The grand jury report is a milestone for a 7,000-student district trying to move on from the texting scandal. Some district residents thought school board officials were too lenient when they allowed the former administrators to resign instead of firing them. Residents held several marches and protests in the months following the resignations.
Federal and state agencies are still monitoring the district's relationship with the community.
"The Coatesville Area School District has been devastated by the corruption, racism, theft, impropriety, incompetence, and neglect that existed for years and dominated many parts of the district's culture," said Superintendent Cathy Taschner, who took over in June.
Working with local and federal agencies, the district has made numerous policy changes to try to prevent abuses of power and restore the community's trust. The school board also is suing Como and Donato to recoup allegedly misappropriated funds.
On Monday, Hogan renewed his call for the school board to waive its attorney-client privilege with a former solicitor, James Ellison, so detectives can deepen their investigation into possible overbilling. Ellison charged the district millions of dollars in legal fees, and had his cellphone and iPad bills paid by the district. Coatesville's legal costs are among the highest of school systems statewide, Hogan said.
Como, now 68, who was a respected former high school principal and head football coach, became superintendent in 2005. Officials at the time said they hoped he would be a good leader for a district where a string of superintendents had resigned amid controversy.
He faces 51 counts of felony theft, theft by deception, and related offenses. He also is accused of hiring several convicted felons who were unqualified to teach but were good at sports, hiring his own family members and those of school board members, and billing the district for frivolous or made-up travel expenses.

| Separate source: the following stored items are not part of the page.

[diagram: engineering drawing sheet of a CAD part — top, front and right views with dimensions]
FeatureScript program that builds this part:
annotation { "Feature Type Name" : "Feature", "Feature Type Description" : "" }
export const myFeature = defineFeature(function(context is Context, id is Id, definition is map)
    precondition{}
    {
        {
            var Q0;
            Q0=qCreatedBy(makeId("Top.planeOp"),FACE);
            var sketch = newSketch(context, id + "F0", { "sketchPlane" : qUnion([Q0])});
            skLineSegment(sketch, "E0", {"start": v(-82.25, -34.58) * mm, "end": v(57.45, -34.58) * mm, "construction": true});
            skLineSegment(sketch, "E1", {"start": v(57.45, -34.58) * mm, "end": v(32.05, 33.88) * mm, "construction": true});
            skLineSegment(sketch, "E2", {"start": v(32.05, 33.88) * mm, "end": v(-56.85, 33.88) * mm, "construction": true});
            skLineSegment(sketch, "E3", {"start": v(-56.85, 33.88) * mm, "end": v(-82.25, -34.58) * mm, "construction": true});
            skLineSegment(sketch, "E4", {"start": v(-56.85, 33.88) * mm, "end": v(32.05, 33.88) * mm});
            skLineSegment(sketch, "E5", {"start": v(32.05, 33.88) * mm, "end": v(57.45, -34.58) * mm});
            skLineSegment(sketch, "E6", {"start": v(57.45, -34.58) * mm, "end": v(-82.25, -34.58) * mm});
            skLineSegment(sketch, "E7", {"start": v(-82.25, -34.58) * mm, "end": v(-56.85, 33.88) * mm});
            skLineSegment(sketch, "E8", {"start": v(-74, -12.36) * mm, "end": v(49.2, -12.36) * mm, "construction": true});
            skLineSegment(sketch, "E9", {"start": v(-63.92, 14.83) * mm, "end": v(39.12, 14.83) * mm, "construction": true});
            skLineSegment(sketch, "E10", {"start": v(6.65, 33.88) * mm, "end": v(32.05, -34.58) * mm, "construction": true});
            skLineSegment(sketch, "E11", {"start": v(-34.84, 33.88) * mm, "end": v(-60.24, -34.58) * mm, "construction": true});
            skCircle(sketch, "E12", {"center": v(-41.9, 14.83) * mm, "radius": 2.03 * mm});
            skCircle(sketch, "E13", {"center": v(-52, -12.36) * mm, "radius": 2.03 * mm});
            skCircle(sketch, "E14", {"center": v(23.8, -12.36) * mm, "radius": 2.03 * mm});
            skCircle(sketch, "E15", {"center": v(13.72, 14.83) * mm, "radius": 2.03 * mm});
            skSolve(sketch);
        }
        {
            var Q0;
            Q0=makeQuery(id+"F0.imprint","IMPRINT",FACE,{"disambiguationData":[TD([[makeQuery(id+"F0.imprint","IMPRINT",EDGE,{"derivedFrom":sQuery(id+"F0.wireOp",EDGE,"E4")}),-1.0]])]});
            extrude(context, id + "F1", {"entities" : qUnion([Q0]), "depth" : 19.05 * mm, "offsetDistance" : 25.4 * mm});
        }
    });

The report said Como used money from the high school student council, a donation to the school, and summer school tuition to pay for about $33,000 in championship football rings and pendants for players, school administrators he liked, members of their families, and himself. He is also accused of trying to transfer about $15,000 in school funds to pay for the rings and striking an illegal long-term service deal with the company that makes the rings, according to the grand jury report.

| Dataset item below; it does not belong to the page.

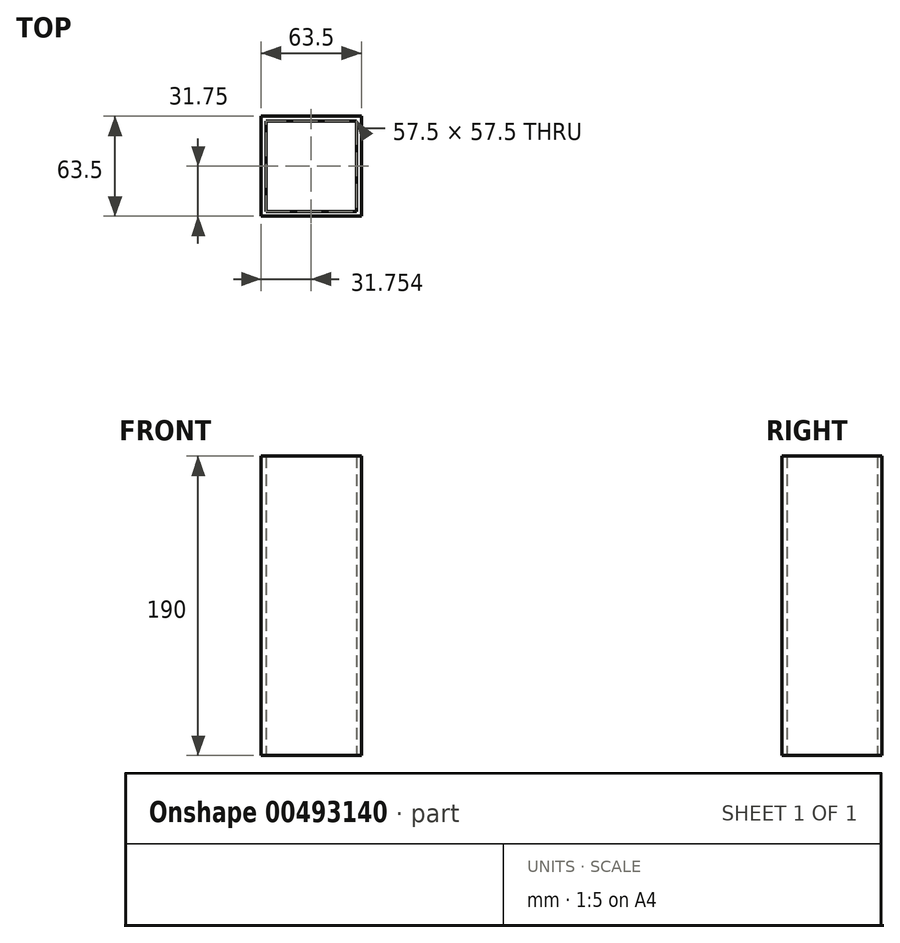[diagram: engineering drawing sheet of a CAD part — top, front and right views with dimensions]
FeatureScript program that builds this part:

His lawyer, Paul Rubino, said in a statement: "I am disappointed that the District Attorney's Office felt it had to justify all the time and money spent on the Coatesville Area School District-wide investigation by filing charges against my client. We will vigorously defend all of the charges and are confident that Mr. Como will be vindicated."

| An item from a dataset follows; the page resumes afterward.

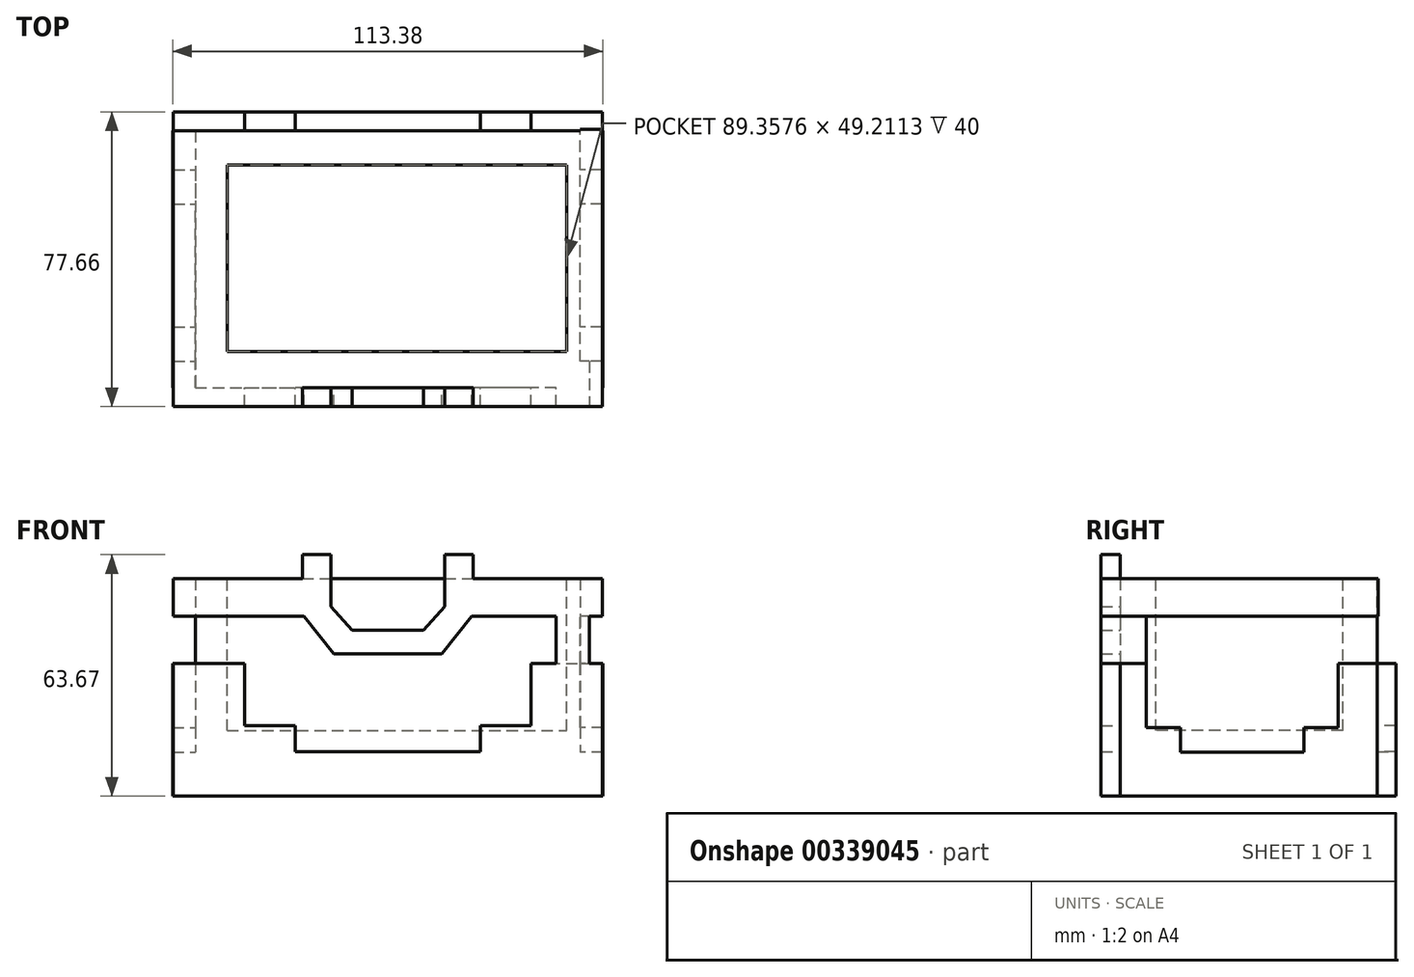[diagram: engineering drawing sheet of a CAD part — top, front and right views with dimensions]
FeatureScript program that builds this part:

Donato, 49, is charged with 139 counts of felony theft, theft by deception, and related offenses.
Among the allegations against him is that he pocketed $5,000 in cash in return for waiving fees owed to the district for renting its facilities. Over one two-month period, Hogan said, Donato also deposited $13,000 in district funds into his own bank account.
Dan Bush, Donato's lawyer, said that the District Attorney's Office was alleging a "series of small, numerous thefts" and that he looked forward to challenging every aspect of the case. "What you have is a one-sided version of things," he said. "I promise you there's another side."